The 76, 76a and a 76e (an evening portmanteau of the 76 an 76a) use the route via Burngreave just like the old 76! But then, to confuse everyone, they rejoin the new 75, 75a to serve Northern General Hospital.
Surely both 75s and 76s will then run via Hucklow Road to Firth Park? This is the way ALL buses have gone since time immortal to get from the Hospital to Firth Park – including the old 47 and 48 and the even older 150 and 151.
But to really bamboozle passengers, the new 76 and 76a do something utterly unpredictable (and probably utterly useless).

Instead of forking right on Hucklow Road like this outbound Stagecoach service 1 …

… and the recent 95 and 95a, the 76 and 76a go straight on up the hill, a continuation of Barnsley Road.
As Google Streetview shows us, this road is packed with potential customers …
… having previously only carried service 65 then 165 then 265 and now 2/2a between Sheffield and Barnsley.
The 29 is what is left of a through route from Sheffield to Huddersfield and Halifax once numbered 68 and later X68.

Next our errant 76s hangs a right …

… turning south into Stubbin Lane …
… with an inbound Stagecoach 1 ahead.
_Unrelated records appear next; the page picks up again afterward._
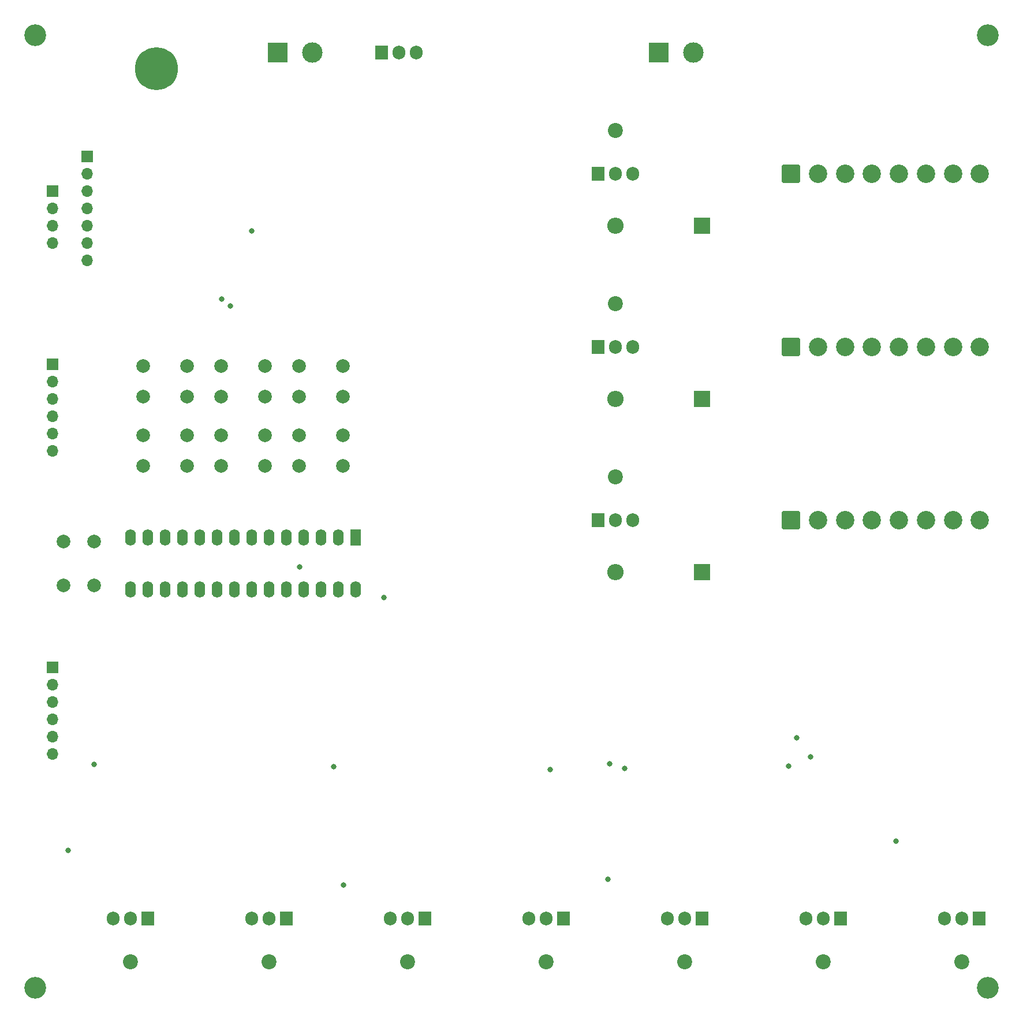
<source format=gts>
G04 #@! TF.GenerationSoftware,KiCad,Pcbnew,(6.0.6)*
G04 #@! TF.CreationDate,2022-10-16T20:06:39+09:00*
G04 #@! TF.ProjectId,LedScoreBoard,4c656453-636f-4726-9542-6f6172642e6b,rev?*
G04 #@! TF.SameCoordinates,Original*
G04 #@! TF.FileFunction,Soldermask,Top*
G04 #@! TF.FilePolarity,Negative*
%FSLAX46Y46*%
G04 Gerber Fmt 4.6, Leading zero omitted, Abs format (unit mm)*
G04 Created by KiCad (PCBNEW (6.0.6)) date 2022-10-16 20:06:39*
%MOMM*%
%LPD*%
G01*
G04 APERTURE LIST*
G04 Aperture macros list*
%AMRoundRect*
0 Rectangle with rounded corners*
0 $1 Rounding radius*
0 $2 $3 $4 $5 $6 $7 $8 $9 X,Y pos of 4 corners*
0 Add a 4 corners polygon primitive as box body*
4,1,4,$2,$3,$4,$5,$6,$7,$8,$9,$2,$3,0*
0 Add four circle primitives for the rounded corners*
1,1,$1+$1,$2,$3*
1,1,$1+$1,$4,$5*
1,1,$1+$1,$6,$7*
1,1,$1+$1,$8,$9*
0 Add four rect primitives between the rounded corners*
20,1,$1+$1,$2,$3,$4,$5,0*
20,1,$1+$1,$4,$5,$6,$7,0*
20,1,$1+$1,$6,$7,$8,$9,0*
20,1,$1+$1,$8,$9,$2,$3,0*%
G04 Aperture macros list end*
%ADD10C,2.200000*%
%ADD11R,1.905000X2.000000*%
%ADD12O,1.905000X2.000000*%
%ADD13C,3.200000*%
%ADD14C,2.000000*%
%ADD15RoundRect,0.250001X-1.099999X-1.099999X1.099999X-1.099999X1.099999X1.099999X-1.099999X1.099999X0*%
%ADD16C,2.700000*%
%ADD17R,3.000000X3.000000*%
%ADD18C,3.000000*%
%ADD19R,1.700000X1.700000*%
%ADD20O,1.700000X1.700000*%
%ADD21R,1.600000X2.400000*%
%ADD22O,1.600000X2.400000*%
%ADD23C,6.300000*%
%ADD24R,2.400000X2.400000*%
%ADD25O,2.400000X2.400000*%
%ADD26C,0.800000*%
G04 APERTURE END LIST*
D10*
X110490000Y-44450000D03*
X110490000Y-69850000D03*
X110490000Y-95250000D03*
X161290000Y-166370000D03*
X140970000Y-166370000D03*
X120650000Y-166370000D03*
X100330000Y-166370000D03*
X80010000Y-166370000D03*
X59690000Y-166370000D03*
X39370000Y-166370000D03*
D11*
X163830000Y-160020000D03*
D12*
X161290000Y-160020000D03*
X158750000Y-160020000D03*
D13*
X165100000Y-170180000D03*
D14*
X70560000Y-89190000D03*
X64060000Y-89190000D03*
X70560000Y-93690000D03*
X64060000Y-93690000D03*
D15*
X136222500Y-76200000D03*
D16*
X140182500Y-76200000D03*
X144142500Y-76200000D03*
X148102500Y-76200000D03*
X152062500Y-76200000D03*
X156022500Y-76200000D03*
X159982500Y-76200000D03*
X163942500Y-76200000D03*
D11*
X62230000Y-160020000D03*
D12*
X59690000Y-160020000D03*
X57150000Y-160020000D03*
D11*
X107950000Y-50800000D03*
D12*
X110490000Y-50800000D03*
X113030000Y-50800000D03*
D13*
X165100000Y-30480000D03*
D14*
X41200000Y-89190000D03*
X47700000Y-89190000D03*
X47700000Y-93690000D03*
X41200000Y-93690000D03*
D17*
X116840000Y-33020000D03*
D18*
X121920000Y-33020000D03*
D19*
X27940000Y-123190000D03*
D20*
X27940000Y-125730000D03*
X27940000Y-128270000D03*
X27940000Y-130810000D03*
X27940000Y-133350000D03*
X27940000Y-135890000D03*
D13*
X25400000Y-170180000D03*
D11*
X107950000Y-101600000D03*
D12*
X110490000Y-101600000D03*
X113030000Y-101600000D03*
D11*
X102870000Y-160020000D03*
D12*
X100330000Y-160020000D03*
X97790000Y-160020000D03*
D13*
X25400000Y-30480000D03*
D14*
X59130000Y-79030000D03*
X52630000Y-79030000D03*
X59130000Y-83530000D03*
X52630000Y-83530000D03*
D11*
X76200000Y-33020000D03*
D12*
X78740000Y-33020000D03*
X81280000Y-33020000D03*
D14*
X41200000Y-79030000D03*
X47700000Y-79030000D03*
X47700000Y-83530000D03*
X41200000Y-83530000D03*
D15*
X136222500Y-50800000D03*
D16*
X140182500Y-50800000D03*
X144142500Y-50800000D03*
X148102500Y-50800000D03*
X152062500Y-50800000D03*
X156022500Y-50800000D03*
X159982500Y-50800000D03*
X163942500Y-50800000D03*
D11*
X82550000Y-160020000D03*
D12*
X80010000Y-160020000D03*
X77470000Y-160020000D03*
D15*
X136222500Y-101600000D03*
D16*
X140182500Y-101600000D03*
X144142500Y-101600000D03*
X148102500Y-101600000D03*
X152062500Y-101600000D03*
X156022500Y-101600000D03*
X159982500Y-101600000D03*
X163942500Y-101600000D03*
D21*
X72405000Y-104150000D03*
D22*
X69865000Y-104150000D03*
X67325000Y-104150000D03*
X64785000Y-104150000D03*
X62245000Y-104150000D03*
X59705000Y-104150000D03*
X57165000Y-104150000D03*
X54625000Y-104150000D03*
X52085000Y-104150000D03*
X49545000Y-104150000D03*
X47005000Y-104150000D03*
X44465000Y-104150000D03*
X41925000Y-104150000D03*
X39385000Y-104150000D03*
X39385000Y-111770000D03*
X41925000Y-111770000D03*
X44465000Y-111770000D03*
X47005000Y-111770000D03*
X49545000Y-111770000D03*
X52085000Y-111770000D03*
X54625000Y-111770000D03*
X57165000Y-111770000D03*
X59705000Y-111770000D03*
X62245000Y-111770000D03*
X64785000Y-111770000D03*
X67325000Y-111770000D03*
X69865000Y-111770000D03*
X72405000Y-111770000D03*
D14*
X29500000Y-111200000D03*
X29500000Y-104700000D03*
X34000000Y-111200000D03*
X34000000Y-104700000D03*
D19*
X33020000Y-48260000D03*
D20*
X33020000Y-50800000D03*
X33020000Y-53340000D03*
X33020000Y-55880000D03*
X33020000Y-58420000D03*
X33020000Y-60960000D03*
X33020000Y-63500000D03*
D11*
X107950000Y-76200000D03*
D12*
X110490000Y-76200000D03*
X113030000Y-76200000D03*
D19*
X27940000Y-78740000D03*
D20*
X27940000Y-81280000D03*
X27940000Y-83820000D03*
X27940000Y-86360000D03*
X27940000Y-88900000D03*
X27940000Y-91440000D03*
D14*
X64060000Y-79030000D03*
X70560000Y-79030000D03*
X64060000Y-83530000D03*
X70560000Y-83530000D03*
D11*
X123190000Y-160020000D03*
D12*
X120650000Y-160020000D03*
X118110000Y-160020000D03*
D11*
X41910000Y-160020000D03*
D12*
X39370000Y-160020000D03*
X36830000Y-160020000D03*
D19*
X27940000Y-53340000D03*
D20*
X27940000Y-55880000D03*
X27940000Y-58420000D03*
X27940000Y-60960000D03*
D11*
X143510000Y-160020000D03*
D12*
X140970000Y-160020000D03*
X138430000Y-160020000D03*
D14*
X52630000Y-89190000D03*
X59130000Y-89190000D03*
X52630000Y-93690000D03*
X59130000Y-93690000D03*
D23*
X43180000Y-35403770D03*
D17*
X60960000Y-33020000D03*
D18*
X66040000Y-33020000D03*
D24*
X123190000Y-109220000D03*
D25*
X110490000Y-109220000D03*
D24*
X123190000Y-83820000D03*
D25*
X110490000Y-83820000D03*
D24*
X123190000Y-58420000D03*
D25*
X110490000Y-58420000D03*
D26*
X57158800Y-59180700D03*
X109392300Y-154245400D03*
X30229500Y-150065500D03*
X70625000Y-155141300D03*
X151633500Y-148678400D03*
X111848100Y-138054200D03*
X135912700Y-137699700D03*
X137065200Y-133545800D03*
X64150600Y-108494900D03*
X69148400Y-137791200D03*
X34060000Y-137405300D03*
X100910400Y-138176400D03*
X76540500Y-112936100D03*
X109596400Y-137304900D03*
X139060100Y-136304300D03*
X52770600Y-69198900D03*
X53969700Y-70207500D03*
M02*

</source>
Our 76s approach Firth Park from the north …
… and here is the route on First’s map – enlarged …
… and showing no useful road names.
From Firth Park the 76/76a picks up the 95 and 95a route to Meadowhell.
Whilst First Bus have given us a complete map …
… it is combined with the 75 with which it now has little affinity except perhaps unchanged on the south side of the the city.
Different colours for the two routes would have been sensible – especially as the timetables are shown separately.
Somebody may know why one 76a starts from Tinsley at 0804 and offers no return journey; but fbb doesn’t.

There is no explanation on the PTE non-leaflet …

… but, helpfully (?), it does materialise on the route description list. Or is it a list of some stops in an arbitrary order?

What is certain is that the poor people of Sheffield will get no printed material to help them with this almost crackpot series of changes.
fbb asked an expert and experienced ex manager what he thought was motivating these weird timetable “improvements”.
His reply, after some explosive expostulation, was … 
… that somebody somewhere had told an expensive computer system run by expensive consultants (who had never been to Sheffield) to evaluate several huge buckets of data, and the system has come up with an idealised re-jig of the network with no reference to current actuality or to where people really want to go.

QED!
That’s modern bus management at work!
So more passengers lost to First Bus then?
fbb will leave the changes to the south of the city until next week as his elderly brain has come close to blowing several fuses.

Gibber gibber! Order some more tranquilisers!